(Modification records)

▬▬▬▬▬▬▬▬▬▬

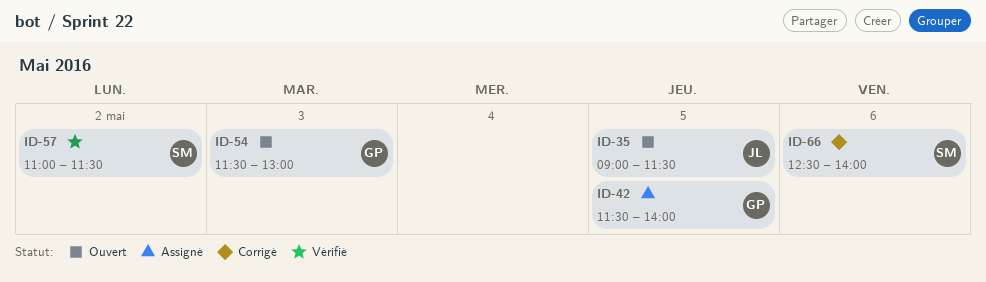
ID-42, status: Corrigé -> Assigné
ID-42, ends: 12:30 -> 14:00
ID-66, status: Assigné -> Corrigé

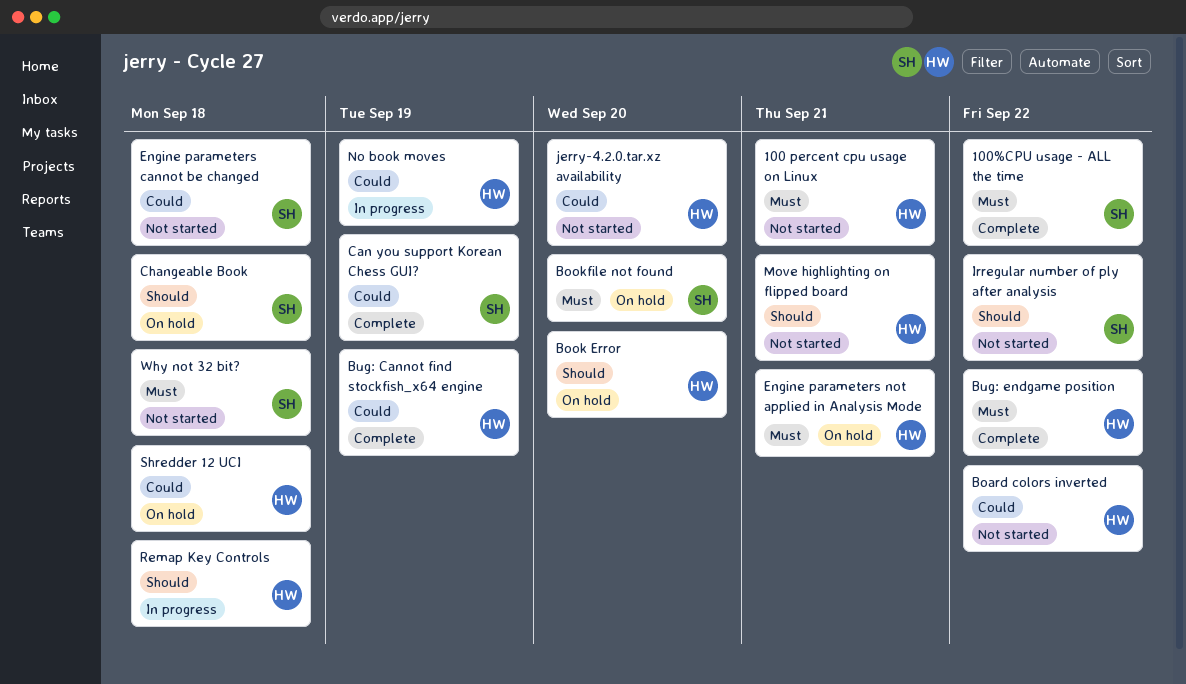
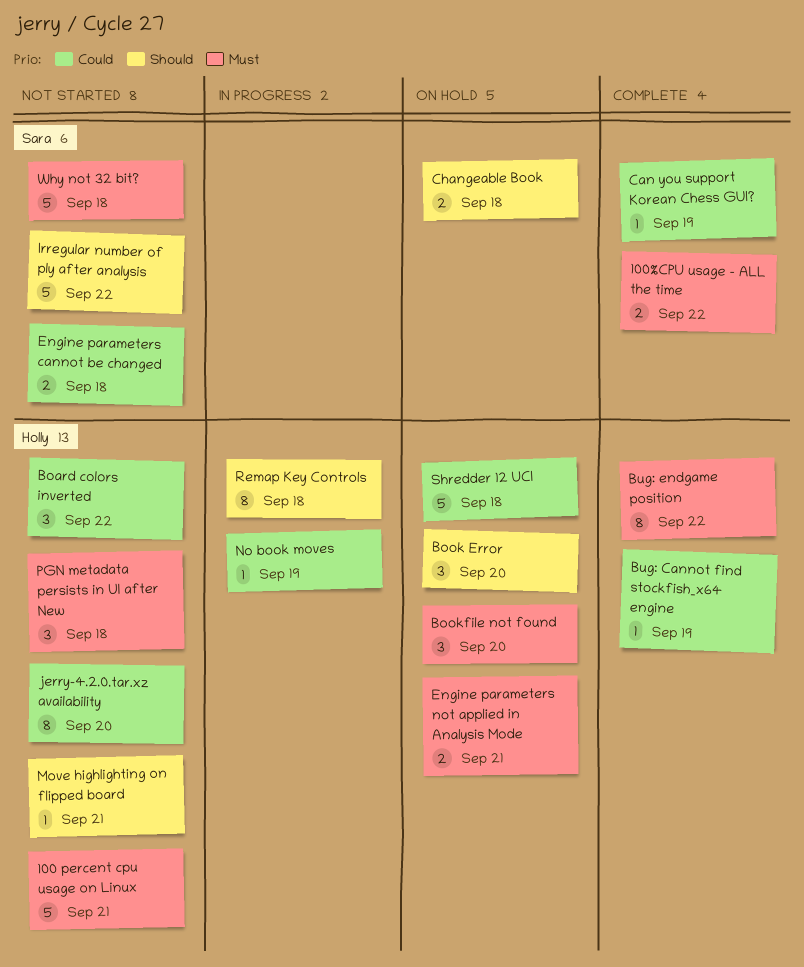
Bookfile not found, owner: Sara -> Holly
PGN metadata persists in UI after New: none -> present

▬▬▬▬▬▬▬▬▬▬

● Exercise brief
The answer should consist of all the records, duplicated exactly, with no images included.

● Answer box
ID-42, status: Corrigé -> Assigné
ID-42, ends: 12:30 -> 14:00
ID-66, status: Assigné -> Corrigé

Bookfile not found, owner: Sara -> Holly
PGN metadata persists in UI after New: none -> present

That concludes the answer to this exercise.